Roasted chicken breasts - five-spice glaze
4 Servings
Ingredients
Quantity | Ingredient | |
---|---|---|
1 | small | Shallot, peeled and minced |
1 | medium | Garlic Clove, peeled |
And minced | ||
1 | tablespoon | Plus 2 ts Brown Sugar |
¾ | teaspoon | Five-Spice Powder |
1½ | teaspoon | Sesame Oil |
1¼ | teaspoon | Vegetable Oil |
1 | tablespoon | Plus 2 ts Fish Sauce |
4 | Chicken Breasts, skinless, | |
On bone | ||
1 | tablespoon | Lime Juice |
4 | Lime Wedges |
Directions
Combine the shallot, garlic, brown sugar, five-spice powder, sesame oil, vegetable oil and fish sauce.
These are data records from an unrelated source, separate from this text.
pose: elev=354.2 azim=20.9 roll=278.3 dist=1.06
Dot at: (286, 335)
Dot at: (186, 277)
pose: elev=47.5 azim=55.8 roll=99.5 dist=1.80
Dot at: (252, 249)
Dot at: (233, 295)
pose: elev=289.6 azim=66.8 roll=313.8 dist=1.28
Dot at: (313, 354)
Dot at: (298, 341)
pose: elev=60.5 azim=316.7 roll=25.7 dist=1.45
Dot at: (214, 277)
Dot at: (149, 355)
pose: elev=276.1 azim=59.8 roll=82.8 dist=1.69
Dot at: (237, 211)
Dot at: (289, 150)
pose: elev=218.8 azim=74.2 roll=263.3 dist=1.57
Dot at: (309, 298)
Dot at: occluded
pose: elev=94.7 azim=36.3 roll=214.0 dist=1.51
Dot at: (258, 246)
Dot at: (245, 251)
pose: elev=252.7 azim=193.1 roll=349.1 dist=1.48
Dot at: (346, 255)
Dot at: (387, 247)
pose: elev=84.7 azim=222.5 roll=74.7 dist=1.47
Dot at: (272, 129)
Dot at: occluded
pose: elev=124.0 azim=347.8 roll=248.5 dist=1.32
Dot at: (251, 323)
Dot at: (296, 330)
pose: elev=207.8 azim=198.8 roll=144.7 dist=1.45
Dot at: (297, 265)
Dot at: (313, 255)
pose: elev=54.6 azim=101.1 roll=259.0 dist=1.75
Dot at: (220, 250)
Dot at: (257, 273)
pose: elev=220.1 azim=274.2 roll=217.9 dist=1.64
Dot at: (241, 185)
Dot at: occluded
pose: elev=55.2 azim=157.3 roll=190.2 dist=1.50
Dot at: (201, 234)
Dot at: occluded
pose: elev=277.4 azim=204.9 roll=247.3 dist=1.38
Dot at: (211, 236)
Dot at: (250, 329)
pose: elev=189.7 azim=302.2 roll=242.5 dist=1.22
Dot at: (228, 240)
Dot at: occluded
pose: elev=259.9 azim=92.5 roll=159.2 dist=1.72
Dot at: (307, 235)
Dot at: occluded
Spread about half of the mixture on the chicken and marinate 30 minutes at room temperature, or refrigerate for longer marination, up to 24 hours.
Place the chicken on a rack in a roasting pan. Bake in a preheated, 350-degree oven 15 minutes.
Stir the lime juice into the remaining five-spice mixture. Spoon over the chicken and continue baking 15-20 minutes, until the chicken tests done.
Let each person squeeze lime juice over the chicken.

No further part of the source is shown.